3.7. Mr Hough’s medical situation was complex as a result of the acquired brain injury, as well as being diagnosed with sick sinus syndrome, hearing problems, dysphasia and depression. As a result of his acquired brain injury, he was also prone to seizures and psychosis and reportedly had no insight into this. He was on a variety of medications over the years to attempt to alleviate his medical ailments.
3.8. On 11 April 2021 Mr Hough moved temporarily to the Disability Living care facility at 98-100 Military Road, Semaphore South, as his regular accommodation was undergoing renovation.

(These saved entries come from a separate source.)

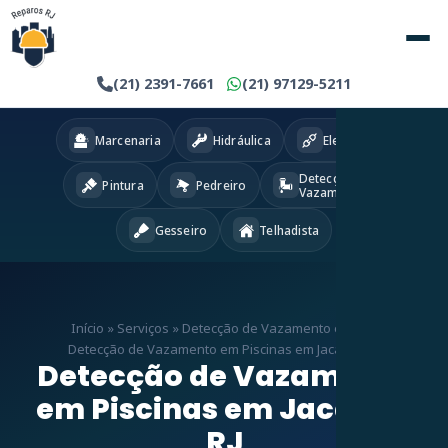
(21) 2391-7661
(21) 97129-5211
Marcenaria
Hidráulica
Eletricista
Detecção
Pintura
Pedreiro
Vazamentos
Gesseiro
Telhadista
Início
»
Serviços
»
Detecção de Vazamento em RJ
»
Detecção de Vazamento em Piscinas em Jacaré – RJ
Detecção de Vazamento
em Piscinas em Jacaré –
RJ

- Circumstances of Mr Hough’s death 4.1. On Monday 19 July 2021, at approximately 10am, Ms Tabatha Bohmer, team leader at the care facility,2 heard what she thought sounded like someone gasping for air. She walked into the living area at the front of the property and saw Mr Hough seated at the table. He appeared to be choking on something. He was eating eggs and ham on toast, something he would usually eat. Ms Bohmer performed back blows on Mr Hough and a small amount of food came out of his mouth. He then collapsed unconscious.

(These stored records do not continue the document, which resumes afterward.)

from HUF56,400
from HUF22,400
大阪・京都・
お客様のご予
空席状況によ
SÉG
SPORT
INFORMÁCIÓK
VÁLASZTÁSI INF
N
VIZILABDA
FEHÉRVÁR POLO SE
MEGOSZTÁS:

4.2. Ms Bohmer called 000 and, with instructions provided by the operator, she commenced CPR on Mr Hough. CPR was taken over by paramedics who arrived shortly afterwards, but this was unsuccessful, and Mr Hough was declared deceased at 11:17am.
- Conclusions and recommendation 5.1. The witness statements I have received into evidence outline the care and treatment given to Mr Hough while under the guardianship of the Public Advocate, and the SAPOL investigating officer, Detective Brevet Sergeant Sarah Odell, did not identify any deficiencies in the care given to Mr Hough.3
5.2. The evidence does not suggest that Mr Hough had any issues regarding consumption of food. Witness statements indicate that he tolerated all foods, had no issues with eating and had no special dietary requirements. Although there was one previous issue in May 2021 where Mr Hough coughed whilst eating, causing food to become stuck, it was reportedly dislodged immediately with no further issues. His breakfast on the day of his death was ham and eggs on toast, as eaten daily with no difficulties.

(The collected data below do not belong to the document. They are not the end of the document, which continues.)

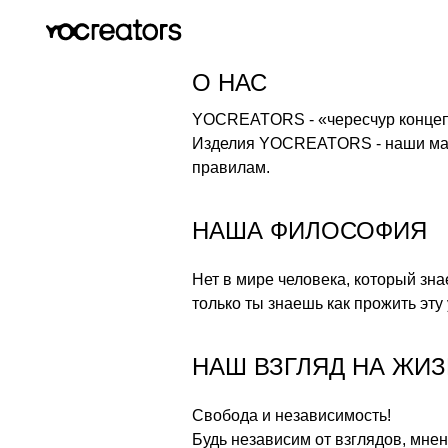
О НАС
YOCREATORS - «чересчур концепт
Изделия YOCREATORS - наши мале
правилам.
НАША ФИЛОСОФИЯ
Нет в мире человека, который зна
только ты знаешь как прожить эту
НАШ ВЗГЛЯД НА ЖИ
Свобода и независимость!
Будь независим от взглядов, мнен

2 Exhibit C3 3 Exhibit C10
5.3. I agree with the conclusions of Detective Odell that the circumstances surrounding Mr Hough’s death are not suspicious and do not indicate the involvement of any third party.
5.4. In my opinion Mr Hough’s care and treatment was appropriate.
5.5. I make no recommendations.
Key Words: Death in Custody; Section 32 Powers; Choking In witness whereof the said Coroner has hereunto set and subscribed his hand and Seal the 22nd day of May, 2024.